2. Dilute the serum sample to be tested with the sample diluent at a ratio of 1:40 and mix well.

3. Discard the cleaning solution soaking the chip, and when the surface of the chip is completely wet, absorb 200 μL of diluted serum for each serum sample and add it to the chip reactor.

4. Put the chip reactor into the chip holder, put it on the shaker, turn on the shaker, the frequency is 150 rpm, and incubate at room temperature for 30 minutes.

5. Discard the serum sample in the chip reactor, and wash the reaction chamber and chip surface with 15mL washing solution for 3 times.

6. After cleaning, add 200 μL of enzyme-labeled antibody solution to each chip reactor, put the chip reactor into the chip holder, put it on the shaker, turn on the shaker, frequency 150 rpm, and incubate at room temperature for 30 minutes.

7. Discard the enzyme-labeled antibody solution in the chip reactor, and wash the reaction chamber and chip surface with 15mL washing solution for 3 times.

8. After cleaning, remove the reaction chamber, and add 15 μL of luminescent substrate solution to each chip surface, so that the luminescent solution can be evenly spread on the chip surface.

9. Place the chip added with luminescent liquid in a gel imager for chemiluminescence imaging, and interpret the results.

Serum samples from patients with type 1 diabetes and other diseases were provided by cooperative hospitals. Serum is delivered or couriered to the laboratory by relevant personnel in packages such as ice cubes/dry ice.

Negative controls include PBS buffer (that is, incubate with PBS solution instead of the serum to be tested in step 3, and the rest of the steps are the same), serum dilution control, and negative patients (referring to healthy people and non-type 1 diabetics) patient) serum controls.

The spotting pattern of the peptide microarray is shown in Figure 6. Among them, the sample of 20 points in the triangle is human IgG, as the positioning point of the experiment; the sample of 12 points in the square is the PB spotting solution, as the blank control of the experiment; the sample polypeptide of the star point is the polypeptide SEQIDNO of the present invention : 1, it is the type 1 diabetes autoantigen protein polypeptide, which will respond to the serum of type 1 diabetes patients; the samples in the circle point are other type 1 diabetes autoantigen protein polypeptides, which are used as the detection indicators of the experiment (these polypeptides respond It shows that there are type 1 diabetes autoantibodies in the serum).

The experimental results are shown in Figures 7-8. Among them, FIG. 7 shows the detection results of the negative control, and only the samples at the points indicated by the triangles respond. Fig. 8 shows the test results of sera from patients with type 1 diabetes, and samples with triangles, stars and/or circles responded. It should be noted that when the signal value measured by the instrument changes from low to high, the color of the corresponding signal point gradually changes from black to white.

Claims (8)

1. the polypeptide be made up of the aminoacid sequence shown in SEQIDNO:1.

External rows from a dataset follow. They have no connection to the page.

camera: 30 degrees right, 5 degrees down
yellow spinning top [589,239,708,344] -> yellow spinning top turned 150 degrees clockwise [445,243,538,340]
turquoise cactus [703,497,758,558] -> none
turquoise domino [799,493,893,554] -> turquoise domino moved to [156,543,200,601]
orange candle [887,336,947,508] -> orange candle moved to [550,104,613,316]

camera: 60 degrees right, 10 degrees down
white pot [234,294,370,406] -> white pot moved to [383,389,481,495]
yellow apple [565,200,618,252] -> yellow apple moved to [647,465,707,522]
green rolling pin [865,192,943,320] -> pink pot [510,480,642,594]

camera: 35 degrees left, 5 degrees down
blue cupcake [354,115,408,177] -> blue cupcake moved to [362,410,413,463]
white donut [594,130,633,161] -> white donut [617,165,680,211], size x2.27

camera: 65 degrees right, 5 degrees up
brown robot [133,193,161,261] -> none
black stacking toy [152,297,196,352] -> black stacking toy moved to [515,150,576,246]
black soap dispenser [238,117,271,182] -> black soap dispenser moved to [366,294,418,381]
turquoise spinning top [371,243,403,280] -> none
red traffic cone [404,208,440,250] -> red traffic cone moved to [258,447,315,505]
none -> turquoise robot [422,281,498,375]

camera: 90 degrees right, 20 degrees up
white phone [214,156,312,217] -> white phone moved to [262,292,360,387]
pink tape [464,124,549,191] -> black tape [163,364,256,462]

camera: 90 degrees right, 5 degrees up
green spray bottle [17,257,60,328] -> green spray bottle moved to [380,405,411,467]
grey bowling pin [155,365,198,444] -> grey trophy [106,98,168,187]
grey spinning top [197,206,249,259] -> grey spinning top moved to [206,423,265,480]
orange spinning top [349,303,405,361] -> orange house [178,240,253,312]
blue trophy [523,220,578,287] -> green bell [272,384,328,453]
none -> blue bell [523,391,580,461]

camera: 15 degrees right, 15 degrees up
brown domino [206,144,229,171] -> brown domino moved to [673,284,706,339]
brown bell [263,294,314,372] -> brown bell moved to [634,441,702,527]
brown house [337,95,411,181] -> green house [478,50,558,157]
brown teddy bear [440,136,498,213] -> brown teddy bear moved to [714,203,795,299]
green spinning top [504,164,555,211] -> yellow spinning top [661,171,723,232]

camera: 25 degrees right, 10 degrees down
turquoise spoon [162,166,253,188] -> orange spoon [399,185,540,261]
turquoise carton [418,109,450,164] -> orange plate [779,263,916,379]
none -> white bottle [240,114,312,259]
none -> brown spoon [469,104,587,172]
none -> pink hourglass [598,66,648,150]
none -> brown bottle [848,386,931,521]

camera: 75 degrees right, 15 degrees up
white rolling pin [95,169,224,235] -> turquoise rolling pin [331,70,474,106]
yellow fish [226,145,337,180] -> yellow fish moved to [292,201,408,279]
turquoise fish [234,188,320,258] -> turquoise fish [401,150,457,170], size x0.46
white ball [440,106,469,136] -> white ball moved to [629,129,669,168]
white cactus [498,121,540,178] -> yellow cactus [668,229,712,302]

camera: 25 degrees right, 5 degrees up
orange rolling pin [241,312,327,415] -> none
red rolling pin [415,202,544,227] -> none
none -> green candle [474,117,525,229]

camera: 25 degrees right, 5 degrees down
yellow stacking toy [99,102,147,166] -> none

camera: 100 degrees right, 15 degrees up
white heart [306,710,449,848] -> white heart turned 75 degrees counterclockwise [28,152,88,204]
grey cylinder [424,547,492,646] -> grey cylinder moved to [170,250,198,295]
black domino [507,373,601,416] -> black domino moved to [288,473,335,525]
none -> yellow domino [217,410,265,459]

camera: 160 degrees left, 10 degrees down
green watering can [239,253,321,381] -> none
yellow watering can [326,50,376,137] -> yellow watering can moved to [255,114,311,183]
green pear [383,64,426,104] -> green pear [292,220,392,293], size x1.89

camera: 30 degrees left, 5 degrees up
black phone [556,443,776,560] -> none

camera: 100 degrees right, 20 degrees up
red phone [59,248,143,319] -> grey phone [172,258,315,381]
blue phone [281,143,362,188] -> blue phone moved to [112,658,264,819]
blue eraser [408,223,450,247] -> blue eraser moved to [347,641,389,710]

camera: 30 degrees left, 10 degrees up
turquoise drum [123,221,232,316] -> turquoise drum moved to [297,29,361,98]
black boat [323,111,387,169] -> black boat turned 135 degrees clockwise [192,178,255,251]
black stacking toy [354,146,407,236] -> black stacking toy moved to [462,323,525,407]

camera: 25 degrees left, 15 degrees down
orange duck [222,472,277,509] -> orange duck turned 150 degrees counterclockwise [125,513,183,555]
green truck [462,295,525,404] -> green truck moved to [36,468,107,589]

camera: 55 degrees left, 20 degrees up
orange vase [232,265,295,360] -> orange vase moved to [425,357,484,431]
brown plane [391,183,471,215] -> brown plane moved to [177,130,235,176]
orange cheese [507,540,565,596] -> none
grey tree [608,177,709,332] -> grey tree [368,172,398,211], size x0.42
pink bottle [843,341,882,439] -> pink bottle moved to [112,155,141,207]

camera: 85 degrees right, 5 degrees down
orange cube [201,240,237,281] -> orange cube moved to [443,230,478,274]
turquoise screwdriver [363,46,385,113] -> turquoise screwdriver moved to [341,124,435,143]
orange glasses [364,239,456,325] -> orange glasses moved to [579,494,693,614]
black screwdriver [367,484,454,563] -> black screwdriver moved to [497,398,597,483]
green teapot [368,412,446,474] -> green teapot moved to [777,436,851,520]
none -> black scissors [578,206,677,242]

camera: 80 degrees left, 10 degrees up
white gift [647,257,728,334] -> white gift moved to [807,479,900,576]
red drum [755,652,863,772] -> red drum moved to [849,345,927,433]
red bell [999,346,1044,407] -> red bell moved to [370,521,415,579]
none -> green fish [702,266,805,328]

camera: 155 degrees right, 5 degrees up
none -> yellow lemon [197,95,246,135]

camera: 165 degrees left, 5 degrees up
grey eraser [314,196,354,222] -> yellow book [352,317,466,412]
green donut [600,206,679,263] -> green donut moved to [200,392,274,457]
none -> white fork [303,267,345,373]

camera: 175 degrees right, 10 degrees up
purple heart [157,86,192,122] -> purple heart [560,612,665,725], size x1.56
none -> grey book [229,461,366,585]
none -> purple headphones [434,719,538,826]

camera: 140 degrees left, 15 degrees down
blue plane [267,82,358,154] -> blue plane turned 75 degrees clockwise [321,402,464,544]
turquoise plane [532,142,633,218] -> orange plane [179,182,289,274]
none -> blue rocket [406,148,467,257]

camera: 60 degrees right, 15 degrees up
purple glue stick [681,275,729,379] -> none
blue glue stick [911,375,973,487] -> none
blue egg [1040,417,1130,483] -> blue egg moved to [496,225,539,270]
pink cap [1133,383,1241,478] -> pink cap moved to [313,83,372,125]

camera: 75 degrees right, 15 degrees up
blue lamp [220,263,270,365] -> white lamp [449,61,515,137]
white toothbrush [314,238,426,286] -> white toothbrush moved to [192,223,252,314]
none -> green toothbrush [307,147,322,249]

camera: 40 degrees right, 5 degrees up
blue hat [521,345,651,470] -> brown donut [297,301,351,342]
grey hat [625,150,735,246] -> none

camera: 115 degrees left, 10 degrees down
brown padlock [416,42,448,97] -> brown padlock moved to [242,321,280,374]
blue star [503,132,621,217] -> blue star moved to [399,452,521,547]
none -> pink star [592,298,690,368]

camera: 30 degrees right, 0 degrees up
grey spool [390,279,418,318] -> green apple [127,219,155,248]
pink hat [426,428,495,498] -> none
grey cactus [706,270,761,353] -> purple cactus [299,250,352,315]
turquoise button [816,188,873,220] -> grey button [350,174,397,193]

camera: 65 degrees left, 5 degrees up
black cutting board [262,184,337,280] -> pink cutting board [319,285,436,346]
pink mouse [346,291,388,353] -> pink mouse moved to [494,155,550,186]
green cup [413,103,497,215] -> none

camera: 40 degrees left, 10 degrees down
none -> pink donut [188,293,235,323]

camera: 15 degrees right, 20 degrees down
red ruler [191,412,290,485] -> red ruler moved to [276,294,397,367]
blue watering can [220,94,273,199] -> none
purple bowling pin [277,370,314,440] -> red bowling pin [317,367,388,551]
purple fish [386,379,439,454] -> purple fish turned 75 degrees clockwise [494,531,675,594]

2. the nucleic acid of coding polypeptide according to claim 1.

3. comprise the expression vector of nucleic acid according to claim 2.

4. imported the host cell of expression vector according to claim 3.

5. a detection means, it comprises:

Solid carrier, and

Be connected to the polypeptide according to claim 1 on this solid carrier.

6. detection means according to claim 5, wherein, described solid carrier is iPDMS film.

7. a detection kit, it comprises the detection means described in polypeptide according to claim 1 or claim 5 or 6.

8. polypeptide according to claim 1 is for the preparation of the purposes detected in the test kit of type 1 diabetes or detection means.